A draft of the keenly awaited bank-reform report obtained by Reuters said that the government would provide "ample" funds to banks if the risk of a financial crisis arose and would consider doing so at an even earlier stage.
But the report took a softer stance on some controversial issues, such as taking a harder look at banks' capital, underscoring the view that chief bank regulator Heizo Takenaka was forced to tone down some of his more radical proposals amid stiff political opposition.
"When necessary, we will inject ample public funds without hesitation under existing Deposit Insurance Law," read the draft of the report, the product of weeks of political wrangling.
"In order to put an end to the non-performing loan problem while securing stability of the financial system, we will consider the need to set up a new system to enable swift injection of public funds and prepare legislation if necessary."
The banking plan, along with "safety net" steps to cushion the impact on the fragile economy, were due to be announced in detail later last night, ending weeks of uncertainty.
The Bank of Japan earlier laid the groundwork for a new banking regime by further relaxing its super-loose monetary policy after a one-day policy meeting, expanding its bond buying and taking steps to provide more liquidity to the market.
"There is certainly a risk that dealing with non-performing loans will result in an increase in corporate bankruptcies and unemployment in the short run," the BOJ's nine-member policy board said in a statement.
The draft of the bank report proposed requiring banks to use a "discounted cash flow" method for assessing loans to big troubled borrowers, one of Takenaka's key aims.
Borrowers' ability to generate profits would be taken into account when assessing loan quality, pressuring banks to raise their loan-loss reserves and get tough on delinquent firms.
The draft also urged a stricter audit of banks' use of tax deferred assets as part of their core capital.

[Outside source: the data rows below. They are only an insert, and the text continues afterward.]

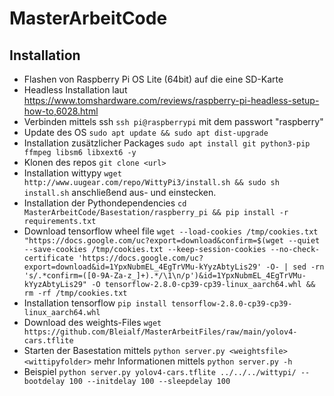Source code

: # MasterArbeitCode

## Installation
- Flashen von Raspberry Pi OS Lite (64bit) auf die eine SD-Karte
- Headless Installation laut https://www.tomshardware.com/reviews/raspberry-pi-headless-setup-how-to,6028.html
- Verbinden mittels ssh `ssh pi@raspberrypi` mit dem passwort "raspberry"
- Update des OS `sudo apt update && sudo apt dist-upgrade `
- Installation zusätzlicher Packages `sudo apt install git python3-pip ffmpeg libsm6 libxext6 -y` 
- Klonen des repos `git clone <url>`
- Installation wittypy `wget http://www.uugear.com/repo/WittyPi3/install.sh && sudo sh install.sh` anschließend aus- und einstecken.
- Installation der Pythondependencies `cd MasterArbeitCode/Basestation/raspberry_pi && pip install -r requirements.txt` 
- Download tensorflow wheel file `wget --load-cookies /tmp/cookies.txt "https://docs.google.com/uc?export=download&confirm=$(wget --quiet --save-cookies /tmp/cookies.txt --keep-session-cookies --no-check-certificate 'https://docs.google.com/uc?export=download&id=1YpxNubmEL_4EgTrVMu-kYyzAbtyLis29' -O- | sed -rn 's/.*confirm=([0-9A-Za-z_]+).*/\1\n/p')&id=1YpxNubmEL_4EgTrVMu-kYyzAbtyLis29" -O tensorflow-2.8.0-cp39-cp39-linux_aarch64.whl && rm -rf /tmp/cookies.txt` 
- Installation tensorflow `pip install tensorflow-2.8.0-cp39-cp39-linux_aarch64.whl`
- Download des weights-Files `wget https://github.com/Bleialf/MasterArbeitFiles/raw/main/yolov4-cars.tflite`
- Starten der Basestation mittels `python server.py <weightsfile> <wittipyfolder>` mehr Informationen mittels `python server.py -h`
- Beispiel `python server.py yolov4-cars.tflite ../../../wittypi/ --bootdelay 100 --initdelay 100 --sleepdelay 100`

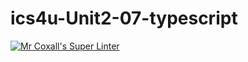 # ics4u-Unit2-07-typescript

[![Mr Coxall's Super Linter](https://github.com/Peter-Gemmell/ics4u-Unit2-07-typescript/workflows/Mr%20Coxall's%20Super%20Linter/badge.svg)](https://github.com/Peter-Gemmell/ics4u-Unit2-07-typescript/actions/)
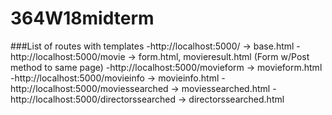 # 364W18midterm

###List of routes with templates 
-http://localhost:5000/ -> base.html 
-http://localhost:5000/movie -> form.html, movieresult.html (Form w/Post method to same page) 
-http://localhost:5000/movieform -> movieform.html 
-http://localhost:5000/movieinfo -> movieinfo.html 
-http://localhost:5000/moviessearched -> moviessearched.html 
-http://localhost:5000/directorssearched -> directorssearched.html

This stance is a step back from an earlier proposal that would have limited the banks' use of such expected tax refunds as part of their capital.
The policy package aims to transform a banking system that worked splendidly in rebuilding Japan's economy from the rubble of WWII but which is now paralyzed by dud loans that some experts think could be three times the official figure.
Many conservative politicians, mindful of debt-riddled construction, property and real estate firms at the core of the ruling party's power base, oppose the reforms and say they would trigger mass bankruptcies, layoffs and stock price falls.
The Bank of Japan said it would raise the amount of long-term government bonds it purchases each month to at least Japanese Yen 1.2 trillion (US$9.75 billion) from Japanese Yen 1 trillion now.
It also expanded the current policy framework known as "quantitative easing," whereby it floods the money market with liquidity in a policy that has kept short-term interest rates to near zero since March 2001.
The BOJ said it would increase its target for the balance of current account deposits that banks keep at the central bank to Japanese Yen 15-20 trillion from the current Japanese Yen 10-15 trillion.